_Brief_
Return every line below in which "shop" appears.

_Supplied records_
##############################
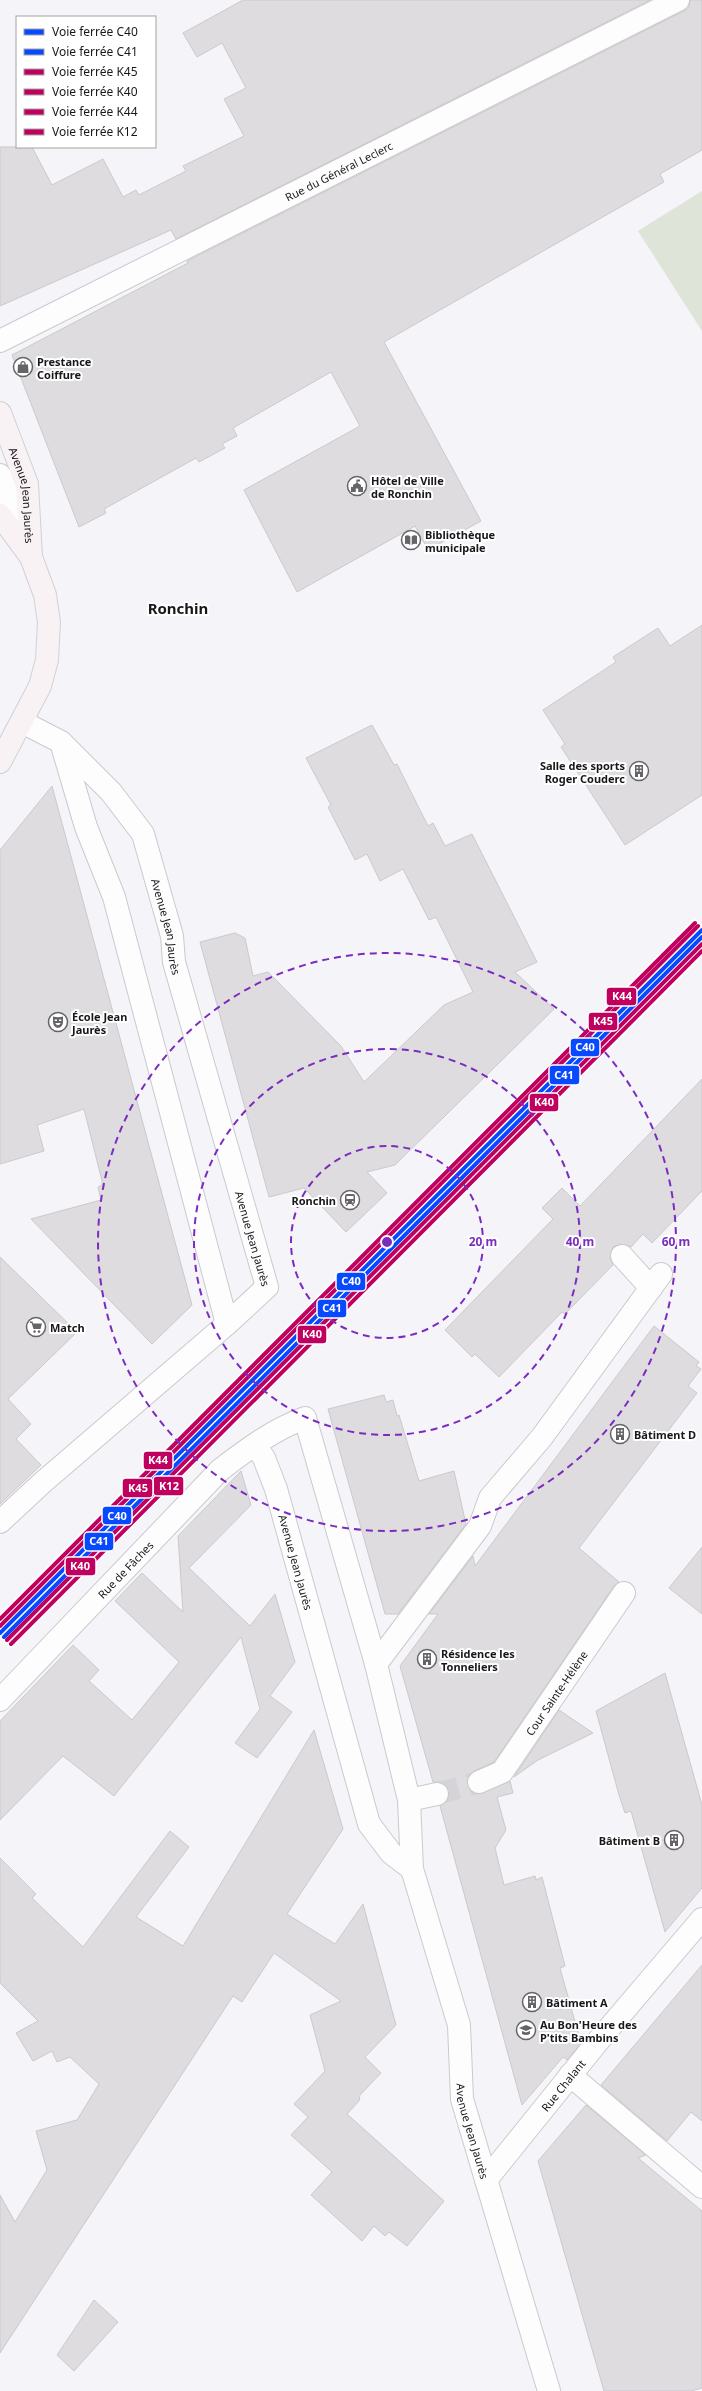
<svg xmlns="http://www.w3.org/2000/svg" width="702" height="2391" viewBox="0 0 702 2391" font-family="'Noto Sans',sans-serif">
<style>
.green{fill:#dee4d7}
.building{fill:#dedcdf;stroke:#cbc9cc}
.lines{fill:none;stroke-linecap:round;stroke-linejoin:round}
.minor-tunnel{stroke:#d4d3d8;stroke-width:22;stroke-dasharray:22 11;stroke-linecap:butt}
.minor-casing{stroke:#cac9cd;stroke-width:24}
.major-casing{stroke:#d1d1d3;stroke-width:24}
.minor{stroke:#fefdfe;stroke-width:22}
.major{stroke:#f8f2f4;stroke-width:22}
.rail-1-casing{stroke:#fff;stroke-width:7}
.rail-2-casing{stroke:#fff;stroke-width:7}
.rail-3-casing{stroke:#fff;stroke-width:7}
.rail-4-casing{stroke:#fff;stroke-width:7}
.rail-5-casing{stroke:#fff;stroke-width:7}
.rail-6-casing{stroke:#fff;stroke-width:7}
.rail-1{stroke:#0749ff;stroke-width:4}
.rail-2{stroke:#0749ff;stroke-width:4}
.rail-3{stroke:#bf005f;stroke-width:4}
.rail-4{stroke:#bf005f;stroke-width:4}
.rail-5{stroke:#bf005f;stroke-width:4}
.rail-6{stroke:#bf005f;stroke-width:4}
.ring{fill:none;stroke:#7b2cbf;stroke-width:2;stroke-dasharray:7 5}
.labels{text-anchor:middle;dominant-baseline:central;stroke-width:4;stroke-linejoin:round;paint-order:stroke}
.street-label{font-size:11px;fill:#18171a;stroke:#fff}
.poi-label{font-size:11px;font-weight:bold;fill:#18171a;stroke:#fff;text-anchor:start}
.district-label{font-size:15px;font-weight:bold;fill:#18171a;stroke:#fff}
.centre{fill:#7b2cbf;stroke:#fff;stroke-width:2}
.ring-label{font-size:12px;text-anchor:middle;font-weight:bold;fill:#7b2cbf;stroke:#fff;stroke-width:4;stroke-linejoin:round;paint-order:stroke}
.line-badge{stroke:#fff;stroke-width:1.5}
.badge-label{font-size:11px;text-anchor:middle;font-weight:bold;fill:#fff}
</style>
<rect width="100%" height="100%" fill="#f5f4f9"/>
<path class="green" d="M702,191V331L638,231Z"/>
<path class="building" d="M243,0H650L176,239L171,230L0,306V147H32L52,185L103,159L123,197L136,190L139,195L186,171L183,166L244,136L224,99L246,88L222,43L197,57L183,33Z
M690,0H702V150L660,174L664,182L384,342L481,521L428,550L415,526L297,592L244,490L360,426L331,372L233,428L237,436L222,444L225,448L199,462L196,458L104,509L106,513L79,527L12,355L188,263L187,261L684,11L689,7Z
M702,625V795L625,845L561,747L565,744L543,710L616,662L613,657L658,628L670,646Z
M372,725L394,765L397,764L428,826L433,823L445,846L472,834L537,962L515,972L554,1009L395,1165L367,1172L387,1193L346,1232L304,1188L269,1197L200,942L235,933L245,938L253,976L268,972L341,1046L364,1082L444,1005L473,992L436,917L429,920L403,869L380,881L367,854L355,860L328,807L331,805L306,758Z
M52,786L192,1305L152,1344L31,1219L101,1200L98,1187L102,1185V1181L84,1109L37,1125L44,1151L0,1164V850Z
M702,1079V1191L652,1243L643,1234L631,1247L620,1244L613,1247L610,1258L613,1265L565,1314L562,1312L499,1377L475,1354L472,1357L445,1330L553,1219L542,1208L562,1188L580,1206Z
M0,1257L77,1332L8,1399L31,1424L16,1439L41,1465L0,1504Z
M654,1326L699,1362L696,1366L701,1369L688,1386L697,1393L579,1548L619,1582L614,1586L494,1762L474,1771L467,1780L471,1792L478,1794L510,1781L513,1793L497,1797L506,1830L495,1848L504,1885L535,1876L536,1880L542,1877L565,1966L560,1968L581,2043L567,2060L563,2057L522,2105L440,1806L449,1798V1791L441,1782H433L400,1666L438,1614H429L473,1556L475,1566Z
M384,1395L386,1402L393,1400L397,1416L399,1415L419,1481L454,1471L466,1524L398,1614H385L328,1409Z
M241,1471L251,1505L189,1568L250,1626L275,1594L295,1662L270,1696L292,1712L257,1758L235,1743L260,1709L241,1637L114,1796L63,1756L0,1820V1721L73,1645L99,1670L89,1681L132,1720L179,1662L115,1601L142,1573L183,1612L178,1536Z
M702,1547V1614L669,1588Z
M665,1673L702,1805V1888L665,1932L631,1811L625,1813L619,1795L596,1711Z
M559,1710L593,1733L538,1760L514,1777Z
M314,1730L343,1829L287,1914L335,1944L363,1904L396,2025L365,2057L381,2073L360,2095L359,2101L347,2114L444,2201L407,2246L389,2232L385,2236L374,2226L362,2241L311,2195L332,2172L291,2135L308,2117L294,2104L325,2071L310,2015L341,2001L274,1953L242,2002L233,1996L0,2353V2195L15,2222L47,2170L36,2131L77,2120L99,2084L70,2057L57,2062L52,2051L33,2061L16,2033L38,2021L0,1983V1858L36,1894L32,1898L83,1947L170,1831L189,1847L136,1917L183,1946Z
M702,1965V2121L691,2112L667,2141L601,2085Z
M586,2105L646,2155L638,2158L702,2211V2388L691,2391H604L538,2161Z
M94,2300L118,2322L74,2371L57,2355Z"/>
<g class="lines">
<path class="minor-tunnel" d="M437,1794L479,1782"/>
<g class="minor-casing">
<g id="minor">
<path id="s1" d="M0,341L678,0"/>
<path d="M0,475L28,548"/>
<path id="s2" d="M22,722L61,742L111,792L143,834L172,936L174,962L267,1287L227,1324L114,897L86,827L61,742"/>
<path d="M622,1256L651,1288"/>
<path id="s3" d="M255,1445L264,1458L276,1489L369,1824L391,1853L412,1869"/>
<path d="M0,1522L42,1483L227,1324"/>
<path d="M376,1664L480,1526L490,1498L542,1437L661,1274"/>
<path id="s4" d="M0,1700L220,1470C246,1450 274,1429 305,1418L376,1664L409,1800L412,1869L459,2025L462,2099L549,2391"/>
<path id="s5" d="M479,1782L502,1772L624,1593"/>
<path d="M409,1800L437,1794"/>
<path d="M570,2075L702,2187"/>
<path id="s6" d="M486,2180L599,2040L702,1919"/>
</g>
</g>
<g class="major-casing">
<g id="major">
<path id="s7" d="M0,413L27,484L31,557L45,595L49,622L47,660L40,686L0,762"/>
<path d="M0,515L31,557"/>
</g>
</g>
<use href="#minor" class="minor"/>
<use href="#major" class="major"/>
<g class="rail-1-casing">
<path id="rail-1" d="M0,1633L702,930"/>
</g>
<g class="rail-2-casing">
<path id="rail-2" d="M4,1637L702,937"/>
</g>
<g class="rail-3-casing">
<path id="rail-3" d="M0,1626L698,926"/>
</g>
<g class="rail-4-casing">
<path id="rail-4" d="M7,1640L702,944"/>
</g>
<g class="rail-5-casing">
<path id="rail-5" d="M0,1619L695,923"/>
</g>
<g class="rail-6-casing">
<path id="rail-6" d="M11,1644L702,951"/>
</g>
<use href="#rail-1" class="rail-1"/>
<use href="#rail-2" class="rail-2"/>
<use href="#rail-3" class="rail-3"/>
<use href="#rail-4" class="rail-4"/>
<use href="#rail-5" class="rail-5"/>
<use href="#rail-6" class="rail-6"/>
</g>
<g class="ring">
<circle cx="387" cy="1242" r="96"/>
<circle cx="387" cy="1242" r="193"/>
<circle cx="387" cy="1242" r="289"/>
</g>
<defs>
<g id="shop-ring" transform="scale(1)"><circle r="9.5" fill="#fff" stroke="#656468" stroke-width="1.5"/><path d="M-5-2.5h2.3a2.7 3.5 0 0 1 5.4 0H5L5.5 6h-11ZM-1.5-2.5h3a1.5 2.3 0 0 0-3 0Z" fill="#656468"/></g>
<g id="civic-ring" transform="scale(1)"><circle r="9.5" fill="#fff" stroke="#656468" stroke-width="1.5"/><path d="M-.6-6.5H3V-4.5H.6V-3L4-1V1h2V6H-6V1h2V-1L-.6-3ZM-1.2 2.5V6h2.4V2.5Z" fill="#656468"/></g>
<g id="library-ring" transform="scale(1)"><circle r="9.5" fill="#fff" stroke="#656468" stroke-width="1.5"/><path d="M-6-4Q-3-5.5-.7-3.5V5Q-3 3-6 4ZM6-4Q3-5.5 .7-3.5V5Q3 3 6 4Z" fill="#656468"/></g>
<g id="building-ring" transform="scale(1)"><circle r="9.5" fill="#fff" stroke="#656468" stroke-width="1.5"/><path d="M-4-6H4V6H1V3H-1V6H-4ZM-2.5-4.3h1.7v1.8h-1.7ZM.8-4.3h1.7v1.8H.8ZM-2.5-1h1.7V.8h-1.7ZM.8-1h1.7V.8H.8Z" fill="#656468"/></g>
<g id="theatre-ring" transform="scale(1)"><circle r="9.5" fill="#fff" stroke="#656468" stroke-width="1.5"/><path d="M-5-5.5Q0-4 5-5.5V0Q5 5 0 6Q-5 5-5 0ZM-3.3-2.5H-1v1.5H-3.3ZM1-2.5H3.3v1.5H1ZM-2.8 1Q0 5.5 2.8 1Z" fill="#656468"/></g>
<g id="station-ring" transform="scale(1)"><circle r="9.5" fill="#fff" stroke="#656468" stroke-width="1.5"/><path d="M-3-6H3Q5-6 5-4V2Q5 4 3 4L4.5 6H3L1.5 4h-3L-3 6H-4.5L-3 4Q-5 4-5 2V-4Q-5-6-3-6ZM-3.5-4v3h7v-3ZM-3.5 1v1.5H-2V1ZM2 1v1.5H3.5V1Z" fill="#656468"/></g>
<g id="supermarket-ring" transform="scale(1)"><circle r="9.5" fill="#fff" stroke="#656468" stroke-width="1.5"/><path d="M-6-5.5h2.5l.6 2H6L4.5 2H-2.5L-4.4-4H-6ZM-1.5 3.2a1.3 1.3 0 1 0 .1 0ZM3 3.2a1.3 1.3 0 1 0 .1 0Z" fill="#656468"/></g>
<g id="school-ring" transform="scale(1)"><circle r="9.5" fill="#fff" stroke="#656468" stroke-width="1.5"/><path d="M0-5L7-2L0 1L-7-2ZM-4 1L0 2.5L4 1V4Q0 6-4 4Z" fill="#656468"/></g>
</defs>
<g fill-rule="evenodd">
<use href="#shop-ring" x="23" y="367"/>
<use href="#civic-ring" x="357" y="486"/>
<use href="#library-ring" x="411" y="540"/>
<use href="#building-ring" x="639" y="771"/>
<use href="#theatre-ring" x="58" y="1022"/>
<use href="#station-ring" x="350" y="1200"/>
<use href="#supermarket-ring" x="36" y="1327"/>
<use href="#building-ring" x="620" y="1434"/>
<use href="#building-ring" x="427" y="1659"/>
<use href="#building-ring" x="674" y="1840"/>
<use href="#building-ring" x="532" y="2002"/>
<use href="#school-ring" x="526" y="2030"/>
</g>
<g class="labels">
<g class="street-label">
<text stroke="none"><textPath href="#s1" startOffset="379">Rue du Général Leclerc</textPath></text>
<text stroke="none"><textPath href="#s7" startOffset="86">Avenue Jean Jaurès</textPath></text>
<text stroke="none"><textPath href="#s2" startOffset="263">Avenue Jean Jaurès</textPath></text>
<text stroke="none"><textPath href="#s2" startOffset="587">Avenue Jean Jaurès</textPath></text>
<text stroke="none"><textPath href="#s3" startOffset="125">Avenue Jean Jaurès</textPath></text>
<text stroke="none"><textPath href="#s4" startOffset="181">Rue de Fâches</textPath></text>
<text stroke="none"><textPath href="#s5" startOffset="121">Cour Sainte-Hélène</textPath></text>
<text stroke="none"><textPath href="#s6" startOffset="122">Rue Chalant</textPath></text>
<text stroke="none"><textPath href="#s4" startOffset="1154">Avenue Jean Jaurès</textPath></text>
</g>
<g class="poi-label">
<text x="37" y="361">Prestance<tspan x="37" dy="13">Coiffure</tspan></text>
<text x="371" y="480">Hôtel de Ville<tspan x="371" dy="13">de Ronchin</tspan></text>
<text x="425" y="534">Bibliothèque<tspan x="425" dy="13">municipale</tspan></text>
<text x="625" y="765" text-anchor="end">Salle des sports<tspan x="625" dy="13">Roger Couderc</tspan></text>
<text x="72" y="1016">École Jean<tspan x="72" dy="13">Jaurès</tspan></text>
<text x="336" y="1200" text-anchor="end">Ronchin</text>
<text x="50" y="1327">Match</text>
<text x="634" y="1434">Bâtiment D</text>
<text x="441" y="1653">Résidence les<tspan x="441" dy="13">Tonneliers</tspan></text>
<text x="660" y="1840" text-anchor="end">Bâtiment B</text>
<text x="546" y="2002">Bâtiment A</text>
<text x="540" y="2024">Au Bon'Heure des<tspan x="540" dy="13">P'tits Bambins</tspan></text>
</g>
<g class="district-label">
<text x="178" y="608">Ronchin</text>
</g>
</g>
<circle cx="387" cy="1242" r="6" class="centre"/>
<g class="ring-label">
<text x="483" y="1246">20 m</text>
<text x="580" y="1246">40 m</text>
<text x="676" y="1246">60 m</text>
</g>
<g class="line-badge">
<rect x="606" y="987" width="31" height="19" rx="4" fill="#bf005f"/>
<rect x="588" y="1012" width="30" height="19" rx="4" fill="#bf005f"/>
<rect x="570" y="1038" width="30" height="19" rx="4" fill="#0749ff"/>
<rect x="549" y="1065" width="31" height="20" rx="4" fill="#0749ff"/>
<rect x="529" y="1093" width="30" height="19" rx="4" fill="#bf005f"/>
<rect x="336" y="1272" width="30" height="19" rx="4" fill="#0749ff"/>
<rect x="317" y="1299" width="30" height="19" rx="4" fill="#0749ff"/>
<rect x="297" y="1325" width="30" height="19" rx="4" fill="#bf005f"/>
<rect x="143" y="1451" width="30" height="19" rx="4" fill="#bf005f"/>
<rect x="153" y="1476" width="31" height="20" rx="4" fill="#bf005f"/>
<rect x="122" y="1478" width="31" height="20" rx="4" fill="#bf005f"/>
<rect x="102" y="1506" width="30" height="19" rx="4" fill="#0749ff"/>
<rect x="84" y="1532" width="30" height="19" rx="4" fill="#0749ff"/>
<rect x="65" y="1557" width="31" height="19" rx="4" fill="#bf005f"/>
</g>
<g class="badge-label">
<text x="622" y="1000">K44</text>
<text x="603" y="1025">K45</text>
<text x="585" y="1051">C40</text>
<text x="564" y="1079">C41</text>
<text x="544" y="1106">K40</text>
<text x="351" y="1285">C40</text>
<text x="332" y="1312">C41</text>
<text x="312" y="1338">K40</text>
<text x="158" y="1464">K44</text>
<text x="169" y="1490">K12</text>
<text x="138" y="1492">K45</text>
<text x="117" y="1520">C40</text>
<text x="99" y="1545">C41</text>
<text x="80" y="1570">K40</text>
</g>
<rect x="16" y="16" width="140" height="132" fill="#ffffff" stroke="#a3a2a3"/>
<rect x="24" y="29" width="20" height="6" fill="#0749ff" stroke="#a3a2a3"/>
<text x="52" y="36" font-size="12" fill="#18171a">Voie ferrée C40</text>
<rect x="24" y="49" width="20" height="6" fill="#0749ff" stroke="#a3a2a3"/>
<text x="52" y="56" font-size="12" fill="#18171a">Voie ferrée C41</text>
<rect x="24" y="69" width="20" height="6" fill="#bf005f" stroke="#a3a2a3"/>
<text x="52" y="76" font-size="12" fill="#18171a">Voie ferrée K45</text>
<rect x="24" y="89" width="20" height="6" fill="#bf005f" stroke="#a3a2a3"/>
<text x="52" y="96" font-size="12" fill="#18171a">Voie ferrée K40</text>
<rect x="24" y="109" width="20" height="6" fill="#bf005f" stroke="#a3a2a3"/>
<text x="52" y="116" font-size="12" fill="#18171a">Voie ferrée K44</text>
<rect x="24" y="129" width="20" height="6" fill="#bf005f" stroke="#a3a2a3"/>
<text x="52" y="136" font-size="12" fill="#18171a">Voie ferrée K12</text>
</svg>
##############################
_Answer below_
<g id="shop-ring" transform="scale(1)"><circle r="9.5" fill="#fff" stroke="#656468" stroke-width="1.5"/><path d="M-5-2.5h2.3a2.7 3.5 0 0 1 5.4 0H5L5.5 6h-11ZM-1.5-2.5h3a1.5 2.3 0 0 0-3 0Z" fill="#656468"/></g>
<use href="#shop-ring" x="23" y="367"/>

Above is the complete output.